Phishing scams are among the top two malicious cyber activities being conducted on the internet. The first, and by far the most nefarious, is ransomware attacks. Phishing, however, is much less dangerous to human life and critical systems directly, but is very good at harvesting credentials and duping naive victims. There is a very logical and simple explanation as to why this happens, which is also why phishing has persisted for decades now and is still able to affect millions of people across the world with ease. Although phishing is technically a scam and is not a direct “hack” from an external hacker, it is certainly much more profitable and popular with cybercriminals because of the low amount of effort involved, as well as the option for automation. Of course, the width of options that phishing provides makes it a cybercriminal favorite. Something extremely nasty like a ransomware attack requires professional cybercriminal operations that cost time and money, and these types of attacks are usually targeted at specific organizations or governments, whereas anyone can “phish” these days with the help of openly available software and instructions.
Adding to that, the statistics on phishing are staggering, for such an innocuous-sounding activity. It is estimated that almost 80% of organizations around the world experience phishing attacks every year, ranging from between 11-50 attacks on average. 96% of these attacks arrive via email, the favorite attack vector and the most practical one that will catch naive and uninformed victims off guard. The remaining 4% of global phishing attacks are attributed to things like “smishing” (SMS attack), “vishing” (voice attacks), and other lesser-used forms.
As a result of phishing attacks, at least 60% of organizations lose data each year, while over 50% of them had credentials or accounts breached. A smaller portion was infected by malware and, as a result, financial losses.
The most impersonated global brands are brands such as; DHL, Microsoft, Amazon, Google, PayPal, and many others, so it is important to remember that. For crooks, it pays off to impersonate these brands, as this will lure customers in. Furthermore, the average cost per compromised record from a phishing scheme is $150, but if the attack is a little more serious this can mean $4 million lost due to a consequent data breach. One more thing we need to mention is the frequency and width of phishing attacks. It is estimated that employees receive an average of 14 malicious emails (phishing) per year, with most of that being retail workers and manufacturing workers. Now, phishing attacks are constantly rising by a few percent each year, especially when Covid-19 lockdowns hit. At least one person will be clicking on a phishing link in almost 90% of international organizations, which might lead to a data breach costing millions of dollars. Even still, stolen customer records mean that both the customer’s finances can be damaged (or personnel information compromised) and the company in question might lose all of its business.
What is Phishing?
Phishing alludes to “fishing”, as in baiting a victim (in this case a human being, not a fish) into a trap. The email is the bait, and the contents are the deadly hook. Phishing scams that originate from emails, that is the majority of them, come in the form of a suspicious, strangely crafted email that urges users to read the emotional text therein which will instill a sense of trust or fear in the target. The body of the emails usually contains a malicious link or attachment that, when clicked, will lead to a spoofed website that will attempt to steal user credentials. Alternatively, the email itself might contain an attachment laced with keylogger malware that will install itself on a victim’s systems and conduct malicious operations from there. Phishing is extremely concentrated in the United States, the UK, Australia, Japan, Spain, France, and Germany. This makes sense with the number of industries there, and the opportunities for scammers to make quick, anonymous profits.

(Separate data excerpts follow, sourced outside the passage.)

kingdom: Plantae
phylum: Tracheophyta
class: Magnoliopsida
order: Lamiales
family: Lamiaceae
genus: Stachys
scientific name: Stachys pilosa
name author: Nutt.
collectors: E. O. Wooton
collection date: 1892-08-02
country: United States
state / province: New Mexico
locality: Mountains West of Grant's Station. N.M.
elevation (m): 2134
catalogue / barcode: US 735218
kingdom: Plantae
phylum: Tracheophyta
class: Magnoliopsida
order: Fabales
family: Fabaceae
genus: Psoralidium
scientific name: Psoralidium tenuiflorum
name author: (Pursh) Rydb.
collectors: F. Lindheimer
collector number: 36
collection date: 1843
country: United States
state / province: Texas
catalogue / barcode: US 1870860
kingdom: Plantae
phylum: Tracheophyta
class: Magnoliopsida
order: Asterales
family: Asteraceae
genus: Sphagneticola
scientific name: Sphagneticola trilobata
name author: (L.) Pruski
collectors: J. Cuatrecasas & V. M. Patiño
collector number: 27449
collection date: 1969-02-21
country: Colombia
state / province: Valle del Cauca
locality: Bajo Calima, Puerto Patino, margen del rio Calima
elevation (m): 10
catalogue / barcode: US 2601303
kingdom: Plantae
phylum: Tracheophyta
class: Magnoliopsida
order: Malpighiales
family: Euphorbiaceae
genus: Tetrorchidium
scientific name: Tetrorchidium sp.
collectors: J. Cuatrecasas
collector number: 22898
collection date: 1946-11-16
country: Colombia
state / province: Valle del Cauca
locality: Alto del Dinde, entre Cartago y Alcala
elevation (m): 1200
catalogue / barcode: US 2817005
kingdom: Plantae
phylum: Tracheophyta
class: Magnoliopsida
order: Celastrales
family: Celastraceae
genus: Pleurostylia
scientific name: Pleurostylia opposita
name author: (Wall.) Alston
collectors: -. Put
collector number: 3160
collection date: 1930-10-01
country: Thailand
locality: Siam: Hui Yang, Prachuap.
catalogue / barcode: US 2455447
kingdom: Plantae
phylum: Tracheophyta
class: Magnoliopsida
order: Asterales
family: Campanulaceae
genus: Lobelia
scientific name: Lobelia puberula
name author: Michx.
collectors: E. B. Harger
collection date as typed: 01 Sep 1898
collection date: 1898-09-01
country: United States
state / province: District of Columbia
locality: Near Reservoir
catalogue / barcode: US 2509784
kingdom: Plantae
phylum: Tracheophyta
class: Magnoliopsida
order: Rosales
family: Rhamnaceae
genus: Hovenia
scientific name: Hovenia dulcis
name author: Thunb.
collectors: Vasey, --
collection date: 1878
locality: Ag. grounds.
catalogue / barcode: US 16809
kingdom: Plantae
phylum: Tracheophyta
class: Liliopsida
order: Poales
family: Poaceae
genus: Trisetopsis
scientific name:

How to Protect Yourself From Phishing Scams
It is entirely possible to protect yourself or your organization from phishing attacks, or at the very least bring it down to a minimum. The problem is those suspicious emails that usually go over people’s heads and end up with the victim clicking on links or attachments in an email they believe to be true. Of course, this is a classic scam, but it works and will continue to work on unsuspecting internet users. The creativity of “phishers” is only going to grow as they expand to more channels such as social media and their schemes become more long-term and fine-tuned a.k.a socially engineered.
However, what kind of practical steps can you take to stop phishing attacks at the door? Here are some tips;
- Avoid suspicious emails with the subject lines; Urgent, Request, Important, Payment, Attention, and/or similar
- Make sure that you check the sender’s address, as typos may reveal a malicious email
- The body of the email may contain errors
- Usually, legitimate organizations will have a policy of sending emails to customers
- Employ a security solution to secure your email inboxes, or get a third party to do that
- Adjust your email spam filters per your email service provider
Now, apart from these tips alone, you need to be using some cybersecurity tools. This means protecting your network with a VPN, your passwords with a password manager, and securing your WiFi router with a very long, random password and WPA2 protection at the minimum. Furthermore, look to use a privacy-conscious browser that will minimize your digital footprint. Do not forget to activate multi-factor authentication across all of your devices as well.
Finally, as a large portion of phishing occurs due to human error, misconfigurations, and the like, you must not publicly publish your passwords or share them with people across the web. Organizations must ensure that their email and servers are updated and configured properly. If you are a home user, you might also like to use antimalware software that can scan your internet browsing in real-time.